Hatchery by-product meal is a valuable protein source in broiler diets at any age. Its amino acid balance is better than that of fish meal (Khan et al., 2002; Rasool et al., 1999). However, recommended levels of inclusion are not fully consistent among authors and range from 3-4% (Mehdipour et al., 2009; Shahriar et al., 2008) to 8-12% (Rahman et al., 2003; Rasool et al., 1999).
Cooked or extruded hatchery by-product meals could totally and successfully replace fish meal in broiler diets (Rahman et al., 2003; Khan et al., 2002; Dhaliwal et al., 1998). Broilers fed on hatchery by-product meal instead of fish meal had better protein utilization and higher body weight gains (Rahman et al., 2003; Rasool et al., 1999). Less positive results have also been obtained. Feeding hatchery by-product depressed broiler growth, feed conversion and feed intake, though this might have been related to the elevated levels of dietary calcium (Zohari, 1975 cited by Al-Harthi et al., 2010). Hatchery by-product meal included at 8% of the broiler diets let to a higher feed conversion ratio and had deleterious effects on broiler meat quality (reduced shelf-life) (Shahriar et al., 2008).

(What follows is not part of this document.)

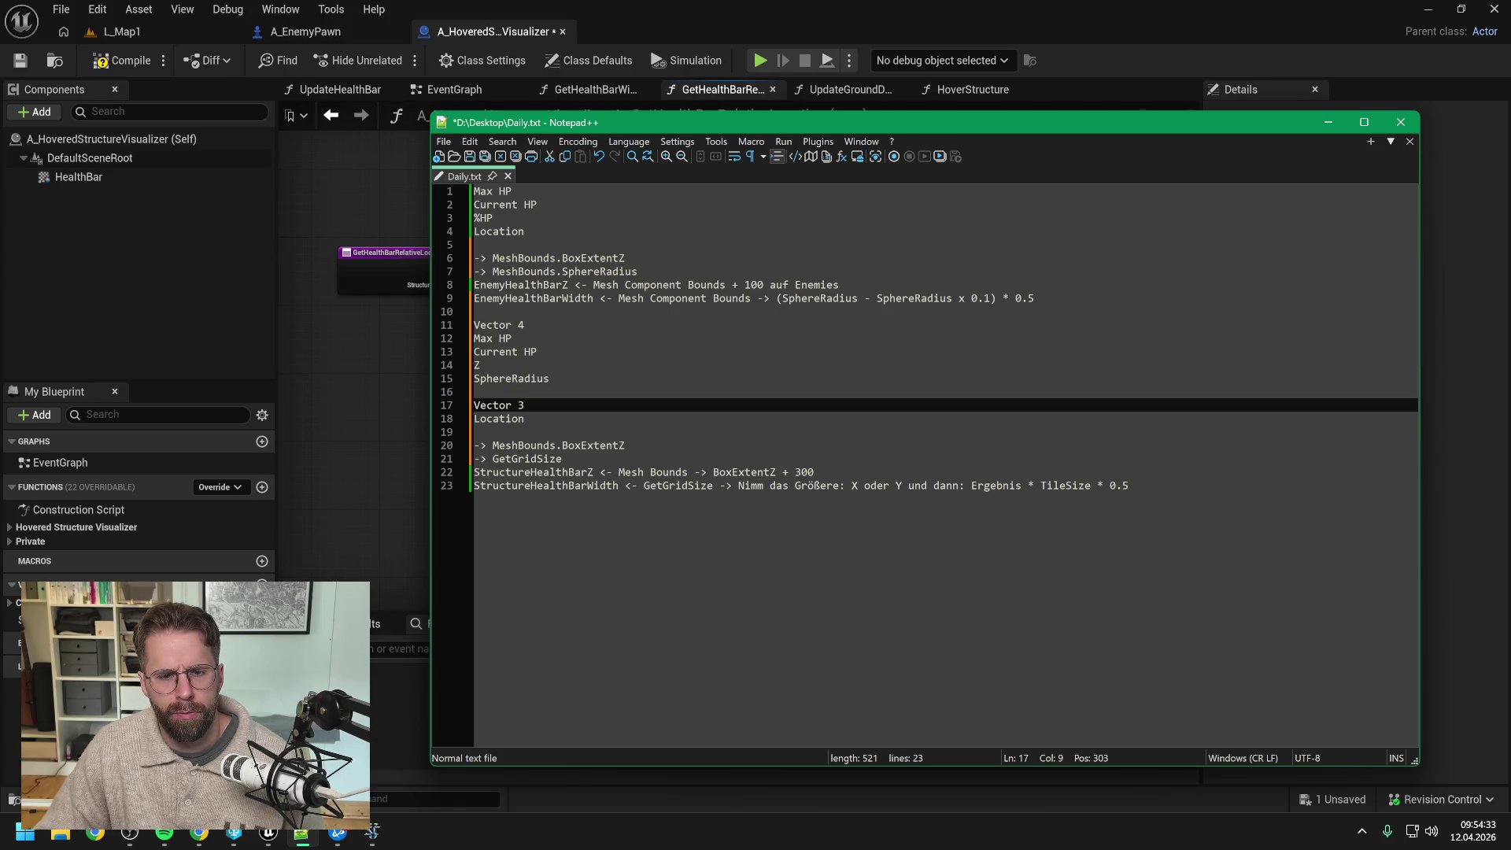
# Step: Add empty lines below the StructureHealthBarWidth formula
pyautogui.click(1130, 486)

Hatchery by-product meal can replace fish meal, soybean meal or meat and bone meal in layer diets (Abiola et al., 2004; Vandepopuliere et al., 1977; Wisman et al., 1965 cited by Al-Harthi et al., 2010). It had no negative effect on animal health or egg production and it is reported to improve egg quality: thicker eggshells, higher yolk and albumin weights (Abiola et al., 2004; Vandepopuliere et al., 1977). Inclusion levels ranging from 8 to 16% are recommended for hatchery by-product meal in layer diets (Al-Harthi et al., 2010; Vandepopuliere et al., 1977).
An extruded mixture of ground maize and centrifuged hatchery by-product included in the diet was free of aerobic pathogens and gave the same results as the control diet for feed conversion, egg production, egg weight and egg specific gravity (Tadtiyanant et al., 1993).
Autoclaved hatchery by-product meal used at 2-4% as a source of dietary calcium in a maize-soybean meal diet resulted in higher feed efficiency than bone meal in turkey diets (Lilburn et al., 1997). A dried extruded 25:75 mixture of fresh hatchery waste and soybean meal had an unexplainable yet beneficial effect on feed intake and the protein efficiency ratio, particularly at the lowest level of dietary protein (16%) (Lilburn et al., 1997).